How to complete this task -
Using the data below, count the lines that carry the string "Squamous" and write only the count.

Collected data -
----------
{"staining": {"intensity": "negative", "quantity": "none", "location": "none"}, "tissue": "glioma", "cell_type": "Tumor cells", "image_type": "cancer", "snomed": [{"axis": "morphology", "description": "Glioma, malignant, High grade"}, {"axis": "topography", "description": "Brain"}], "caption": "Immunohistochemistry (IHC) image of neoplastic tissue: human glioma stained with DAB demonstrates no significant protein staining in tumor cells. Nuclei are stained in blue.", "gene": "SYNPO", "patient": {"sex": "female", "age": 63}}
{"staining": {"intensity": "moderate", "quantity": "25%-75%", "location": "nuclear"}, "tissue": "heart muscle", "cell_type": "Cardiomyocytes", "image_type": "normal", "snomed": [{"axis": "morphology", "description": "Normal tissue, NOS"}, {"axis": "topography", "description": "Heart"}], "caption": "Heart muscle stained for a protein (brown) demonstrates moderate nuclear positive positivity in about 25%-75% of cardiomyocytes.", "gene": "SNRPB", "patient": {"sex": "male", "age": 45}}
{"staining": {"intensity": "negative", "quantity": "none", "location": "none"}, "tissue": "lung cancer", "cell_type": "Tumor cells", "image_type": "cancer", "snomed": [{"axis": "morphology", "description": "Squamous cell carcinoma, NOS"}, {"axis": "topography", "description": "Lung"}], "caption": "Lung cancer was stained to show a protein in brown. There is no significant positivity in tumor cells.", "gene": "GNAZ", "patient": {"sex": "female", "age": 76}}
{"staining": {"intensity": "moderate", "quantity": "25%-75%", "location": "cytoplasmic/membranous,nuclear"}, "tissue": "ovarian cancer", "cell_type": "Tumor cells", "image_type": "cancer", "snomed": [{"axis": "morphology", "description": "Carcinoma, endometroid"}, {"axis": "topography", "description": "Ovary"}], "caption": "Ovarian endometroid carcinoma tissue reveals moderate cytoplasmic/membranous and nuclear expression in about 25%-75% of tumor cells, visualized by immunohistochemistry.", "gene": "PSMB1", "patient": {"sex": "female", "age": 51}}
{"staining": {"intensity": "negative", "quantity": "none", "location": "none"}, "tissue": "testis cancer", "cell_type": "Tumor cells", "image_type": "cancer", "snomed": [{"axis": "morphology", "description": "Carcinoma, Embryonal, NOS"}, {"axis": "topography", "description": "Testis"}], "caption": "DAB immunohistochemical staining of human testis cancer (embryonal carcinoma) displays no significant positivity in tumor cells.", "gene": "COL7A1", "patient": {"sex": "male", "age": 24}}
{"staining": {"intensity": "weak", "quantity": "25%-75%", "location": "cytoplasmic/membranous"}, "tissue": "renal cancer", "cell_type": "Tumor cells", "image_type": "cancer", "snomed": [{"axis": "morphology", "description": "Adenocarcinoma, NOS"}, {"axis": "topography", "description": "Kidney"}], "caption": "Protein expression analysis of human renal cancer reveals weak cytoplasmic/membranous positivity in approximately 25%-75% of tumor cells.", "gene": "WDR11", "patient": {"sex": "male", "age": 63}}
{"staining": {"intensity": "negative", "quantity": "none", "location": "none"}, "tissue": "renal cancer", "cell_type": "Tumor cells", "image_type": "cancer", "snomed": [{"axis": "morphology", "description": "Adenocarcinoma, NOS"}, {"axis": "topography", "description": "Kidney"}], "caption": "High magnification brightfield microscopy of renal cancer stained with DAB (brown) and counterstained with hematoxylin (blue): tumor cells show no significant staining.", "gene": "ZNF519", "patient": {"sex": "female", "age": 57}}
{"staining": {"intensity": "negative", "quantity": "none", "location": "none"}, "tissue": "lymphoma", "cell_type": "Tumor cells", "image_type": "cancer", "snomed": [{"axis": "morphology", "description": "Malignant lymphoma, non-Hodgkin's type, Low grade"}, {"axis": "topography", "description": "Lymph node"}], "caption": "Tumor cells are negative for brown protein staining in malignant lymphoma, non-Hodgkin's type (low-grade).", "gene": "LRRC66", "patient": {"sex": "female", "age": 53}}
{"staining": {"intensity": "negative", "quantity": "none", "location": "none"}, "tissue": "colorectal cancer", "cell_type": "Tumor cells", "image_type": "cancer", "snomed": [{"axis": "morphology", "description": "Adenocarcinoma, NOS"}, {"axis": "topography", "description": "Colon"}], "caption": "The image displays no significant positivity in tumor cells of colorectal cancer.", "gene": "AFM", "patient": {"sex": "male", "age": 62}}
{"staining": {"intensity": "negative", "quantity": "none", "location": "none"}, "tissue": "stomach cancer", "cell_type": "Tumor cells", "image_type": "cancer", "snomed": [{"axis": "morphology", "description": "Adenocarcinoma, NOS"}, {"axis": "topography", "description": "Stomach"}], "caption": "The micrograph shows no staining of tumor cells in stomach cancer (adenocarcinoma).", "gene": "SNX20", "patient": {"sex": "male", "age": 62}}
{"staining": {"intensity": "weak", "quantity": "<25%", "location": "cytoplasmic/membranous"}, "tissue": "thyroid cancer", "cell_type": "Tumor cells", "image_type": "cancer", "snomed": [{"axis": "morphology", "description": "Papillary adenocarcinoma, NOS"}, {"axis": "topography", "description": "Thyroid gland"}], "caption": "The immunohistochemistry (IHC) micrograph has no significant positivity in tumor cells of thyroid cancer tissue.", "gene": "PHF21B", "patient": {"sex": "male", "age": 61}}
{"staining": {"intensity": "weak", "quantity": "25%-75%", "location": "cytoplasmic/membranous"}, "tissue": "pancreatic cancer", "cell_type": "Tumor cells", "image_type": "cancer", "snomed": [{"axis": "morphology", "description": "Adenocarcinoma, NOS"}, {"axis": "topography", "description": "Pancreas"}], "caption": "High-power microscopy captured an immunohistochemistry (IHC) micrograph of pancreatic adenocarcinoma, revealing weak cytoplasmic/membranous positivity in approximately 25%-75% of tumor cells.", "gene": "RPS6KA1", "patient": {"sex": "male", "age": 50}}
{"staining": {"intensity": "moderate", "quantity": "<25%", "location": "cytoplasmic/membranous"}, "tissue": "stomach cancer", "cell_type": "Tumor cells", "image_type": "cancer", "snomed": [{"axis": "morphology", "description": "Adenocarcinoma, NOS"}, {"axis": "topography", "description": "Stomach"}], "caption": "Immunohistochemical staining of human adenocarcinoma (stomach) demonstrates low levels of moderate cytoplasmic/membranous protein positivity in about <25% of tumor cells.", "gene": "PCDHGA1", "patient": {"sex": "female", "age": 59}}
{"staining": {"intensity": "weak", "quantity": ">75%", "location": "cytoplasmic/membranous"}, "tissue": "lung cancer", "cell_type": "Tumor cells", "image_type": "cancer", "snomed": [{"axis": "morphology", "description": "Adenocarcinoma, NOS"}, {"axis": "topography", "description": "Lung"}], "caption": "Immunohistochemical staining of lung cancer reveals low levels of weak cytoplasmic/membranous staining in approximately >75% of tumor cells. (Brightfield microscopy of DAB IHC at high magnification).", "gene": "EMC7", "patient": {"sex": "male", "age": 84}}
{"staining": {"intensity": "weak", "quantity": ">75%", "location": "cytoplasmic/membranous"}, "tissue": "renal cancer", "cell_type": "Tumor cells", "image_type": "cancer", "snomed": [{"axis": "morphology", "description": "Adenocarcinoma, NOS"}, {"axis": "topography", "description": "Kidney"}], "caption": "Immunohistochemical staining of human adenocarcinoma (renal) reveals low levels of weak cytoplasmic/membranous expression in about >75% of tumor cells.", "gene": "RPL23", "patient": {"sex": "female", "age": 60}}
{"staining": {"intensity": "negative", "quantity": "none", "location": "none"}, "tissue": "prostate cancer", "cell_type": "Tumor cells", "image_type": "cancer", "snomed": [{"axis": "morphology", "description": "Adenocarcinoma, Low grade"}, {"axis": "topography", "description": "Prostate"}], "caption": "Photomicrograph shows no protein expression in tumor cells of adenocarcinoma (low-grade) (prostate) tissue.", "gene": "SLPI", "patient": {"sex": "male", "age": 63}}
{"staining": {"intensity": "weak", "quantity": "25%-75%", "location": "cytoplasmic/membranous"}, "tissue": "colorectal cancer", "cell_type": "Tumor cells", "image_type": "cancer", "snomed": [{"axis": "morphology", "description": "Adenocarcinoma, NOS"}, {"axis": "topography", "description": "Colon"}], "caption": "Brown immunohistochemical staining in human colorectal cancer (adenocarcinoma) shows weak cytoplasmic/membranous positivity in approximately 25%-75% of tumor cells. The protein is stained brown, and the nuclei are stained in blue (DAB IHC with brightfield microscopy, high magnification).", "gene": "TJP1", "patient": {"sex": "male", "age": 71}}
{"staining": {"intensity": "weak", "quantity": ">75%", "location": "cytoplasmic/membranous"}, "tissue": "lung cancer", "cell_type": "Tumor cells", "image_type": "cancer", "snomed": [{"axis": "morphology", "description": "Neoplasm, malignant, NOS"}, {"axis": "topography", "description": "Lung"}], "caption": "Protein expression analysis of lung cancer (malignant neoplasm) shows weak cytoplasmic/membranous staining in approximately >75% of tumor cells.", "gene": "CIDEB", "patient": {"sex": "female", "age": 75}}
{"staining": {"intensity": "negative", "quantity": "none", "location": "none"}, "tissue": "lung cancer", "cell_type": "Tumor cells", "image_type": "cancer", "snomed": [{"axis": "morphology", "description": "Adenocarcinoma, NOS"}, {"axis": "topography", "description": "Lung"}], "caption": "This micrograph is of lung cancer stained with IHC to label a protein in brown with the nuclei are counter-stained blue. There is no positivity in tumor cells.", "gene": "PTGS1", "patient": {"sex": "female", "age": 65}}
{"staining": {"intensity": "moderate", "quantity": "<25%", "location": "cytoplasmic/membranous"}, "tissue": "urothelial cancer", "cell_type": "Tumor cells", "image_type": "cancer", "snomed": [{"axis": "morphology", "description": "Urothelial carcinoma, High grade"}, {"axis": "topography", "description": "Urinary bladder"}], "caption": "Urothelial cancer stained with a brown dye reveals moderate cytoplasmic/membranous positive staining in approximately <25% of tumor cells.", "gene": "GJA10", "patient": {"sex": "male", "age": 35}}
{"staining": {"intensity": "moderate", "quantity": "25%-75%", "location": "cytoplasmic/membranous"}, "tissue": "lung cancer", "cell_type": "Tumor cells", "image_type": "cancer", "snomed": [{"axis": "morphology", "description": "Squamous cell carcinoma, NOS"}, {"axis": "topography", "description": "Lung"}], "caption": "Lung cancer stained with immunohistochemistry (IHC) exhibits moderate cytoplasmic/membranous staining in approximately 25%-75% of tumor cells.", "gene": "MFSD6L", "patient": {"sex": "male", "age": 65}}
----------
Answer -
2